____ SUPPLIED DATA

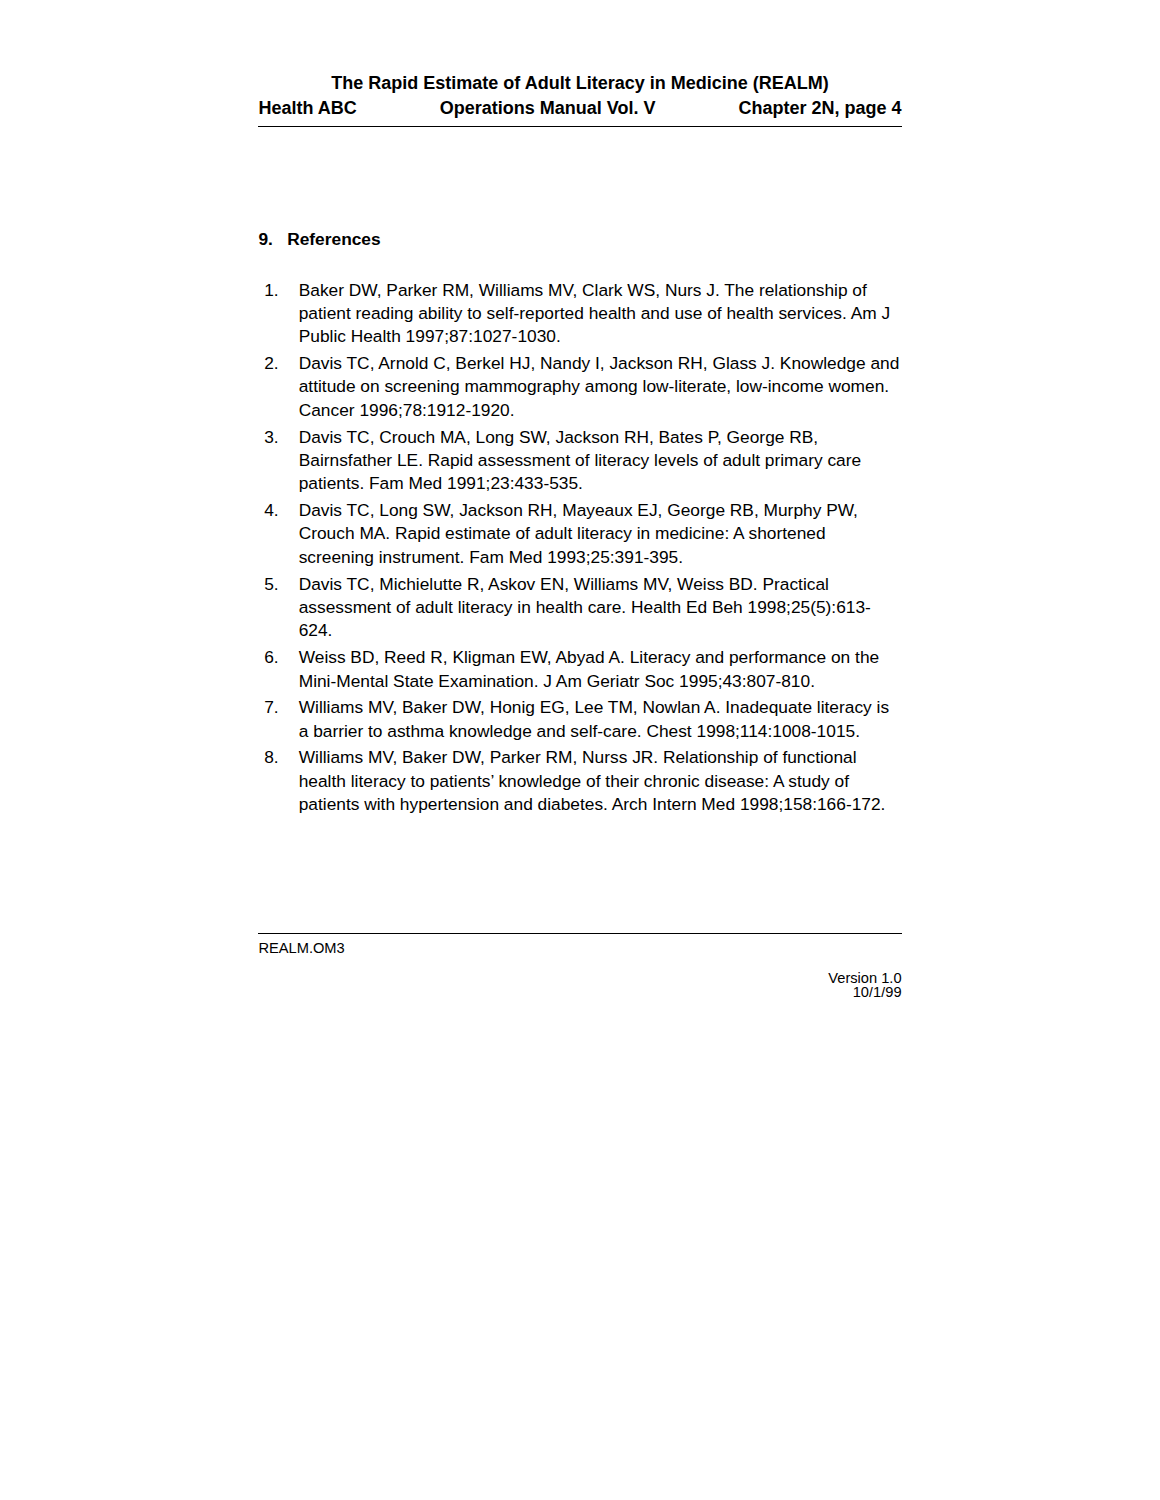The Rapid Estimate of Adult Literacy in Medicine (REALM)
Health ABC Operations Manual Vol. V Chapter 2N, page 4
9. References
1. Baker DW, Parker RM, Williams MV, Clark WS, Nurs J. The relationship of patient reading ability to self-reported health and use of health services. Am J Public Health 1997;87:1027-1030.
2. Davis TC, Arnold C, Berkel HJ, Nandy I, Jackson RH, Glass J. Knowledge and attitude on screening mammography among low-literate, low-income women. Cancer 1996;78:1912-1920.
3. Davis TC, Crouch MA, Long SW, Jackson RH, Bates P, George RB, Bairnsfather LE. Rapid assessment of literacy levels of adult primary care patients. Fam Med 1991;23:433-535.
4. Davis TC, Long SW, Jackson RH, Mayeaux EJ, George RB, Murphy PW, Crouch MA. Rapid estimate of adult literacy in medicine: A shortened screening instrument. Fam Med 1993;25:391-395.
5. Davis TC, Michielutte R, Askov EN, Williams MV, Weiss BD. Practical assessment of adult literacy in health care. Health Ed Beh 1998;25(5):613-624.
6. Weiss BD, Reed R, Kligman EW, Abyad A. Literacy and performance on the Mini-Mental State Examination. J Am Geriatr Soc 1995;43:807-810.
7. Williams MV, Baker DW, Honig EG, Lee TM, Nowlan A. Inadequate literacy is a barrier to asthma knowledge and self-care. Chest 1998;114:1008-1015.
8. Williams MV, Baker DW, Parker RM, Nurss JR. Relationship of functional health literacy to patients’ knowledge of their chronic disease: A study of patients with hypertension and diabetes. Arch Intern Med 1998;158:166-172.
REALM.OM3
Version 1.0
10/1/99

________

_TO DO:_ Where a line in the records above contains the string "Jackson", copy that line.

_EXERCISE RESPONSE:_
2. Davis TC, Arnold C, Berkel HJ, Nandy I, Jackson RH, Glass J. Knowledge and attitude on screening mammography among low-literate, low-income women. Cancer 1996;78:1912-1920.
3. Davis TC, Crouch MA, Long SW, Jackson RH, Bates P, George RB, Bairnsfather LE. Rapid assessment of literacy levels of adult primary care patients. Fam Med 1991;23:433-535.
4. Davis TC, Long SW, Jackson RH, Mayeaux EJ, George RB, Murphy PW, Crouch MA. Rapid estimate of adult literacy in medicine: A shortened screening instrument. Fam Med 1993;25:391-395.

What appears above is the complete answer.